▶ _TASK GOAL_: Among the entries below, the lines from the one with "gwarts Legacy: Edição Digital" up to and including the one with "Депутаты взяли деньги из бюджета на аренду" are to be restated exactly, without pictures.

Collected data:
====

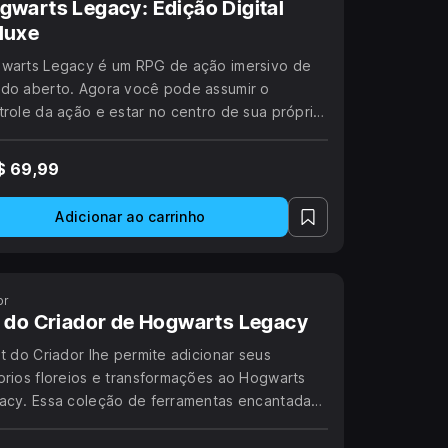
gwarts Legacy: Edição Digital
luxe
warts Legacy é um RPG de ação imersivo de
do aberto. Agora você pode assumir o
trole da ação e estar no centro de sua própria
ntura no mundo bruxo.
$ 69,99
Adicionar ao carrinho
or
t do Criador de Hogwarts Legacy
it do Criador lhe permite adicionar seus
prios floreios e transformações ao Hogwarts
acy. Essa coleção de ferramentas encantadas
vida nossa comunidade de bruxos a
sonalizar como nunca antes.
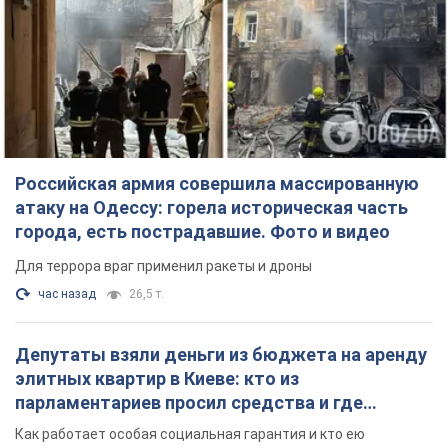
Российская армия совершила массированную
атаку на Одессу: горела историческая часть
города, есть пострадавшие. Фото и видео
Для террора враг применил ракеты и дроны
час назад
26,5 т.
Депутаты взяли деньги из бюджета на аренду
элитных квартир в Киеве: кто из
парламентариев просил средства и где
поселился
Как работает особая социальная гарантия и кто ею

====

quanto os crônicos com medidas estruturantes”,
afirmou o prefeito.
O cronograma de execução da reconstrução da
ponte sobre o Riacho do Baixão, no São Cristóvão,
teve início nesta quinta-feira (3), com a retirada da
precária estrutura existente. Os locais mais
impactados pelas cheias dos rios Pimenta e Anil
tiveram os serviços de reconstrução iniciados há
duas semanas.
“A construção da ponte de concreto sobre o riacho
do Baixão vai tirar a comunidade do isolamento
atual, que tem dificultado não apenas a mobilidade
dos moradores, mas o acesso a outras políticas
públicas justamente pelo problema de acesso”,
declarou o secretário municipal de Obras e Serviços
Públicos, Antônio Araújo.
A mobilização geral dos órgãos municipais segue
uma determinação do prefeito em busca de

====

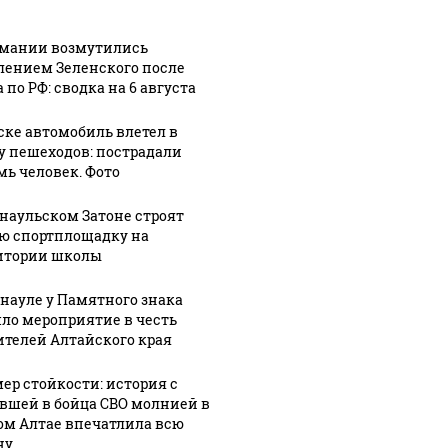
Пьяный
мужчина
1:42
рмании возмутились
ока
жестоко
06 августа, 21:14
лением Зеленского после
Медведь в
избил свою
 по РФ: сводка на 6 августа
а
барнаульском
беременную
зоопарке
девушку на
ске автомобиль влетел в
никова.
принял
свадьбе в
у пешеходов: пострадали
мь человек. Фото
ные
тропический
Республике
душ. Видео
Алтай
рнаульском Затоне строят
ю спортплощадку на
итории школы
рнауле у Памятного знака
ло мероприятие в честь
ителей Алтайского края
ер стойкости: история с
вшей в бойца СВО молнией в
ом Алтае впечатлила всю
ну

====

▶ _OUTPUT BELOW_:
gwarts Legacy: Edição Digital
luxe
warts Legacy é um RPG de ação imersivo de
do aberto. Agora você pode assumir o
trole da ação e estar no centro de sua própria
ntura no mundo bruxo.
$ 69,99
Adicionar ao carrinho
or
t do Criador de Hogwarts Legacy
it do Criador lhe permite adicionar seus
prios floreios e transformações ao Hogwarts
acy. Essa coleção de ferramentas encantadas
vida nossa comunidade de bruxos a
sonalizar como nunca antes.
Российская армия совершила массированную
атаку на Одессу: горела историческая часть
города, есть пострадавшие. Фото и видео
Для террора враг применил ракеты и дроны
час назад
26,5 т.
Депутаты взяли деньги из бюджета на аренду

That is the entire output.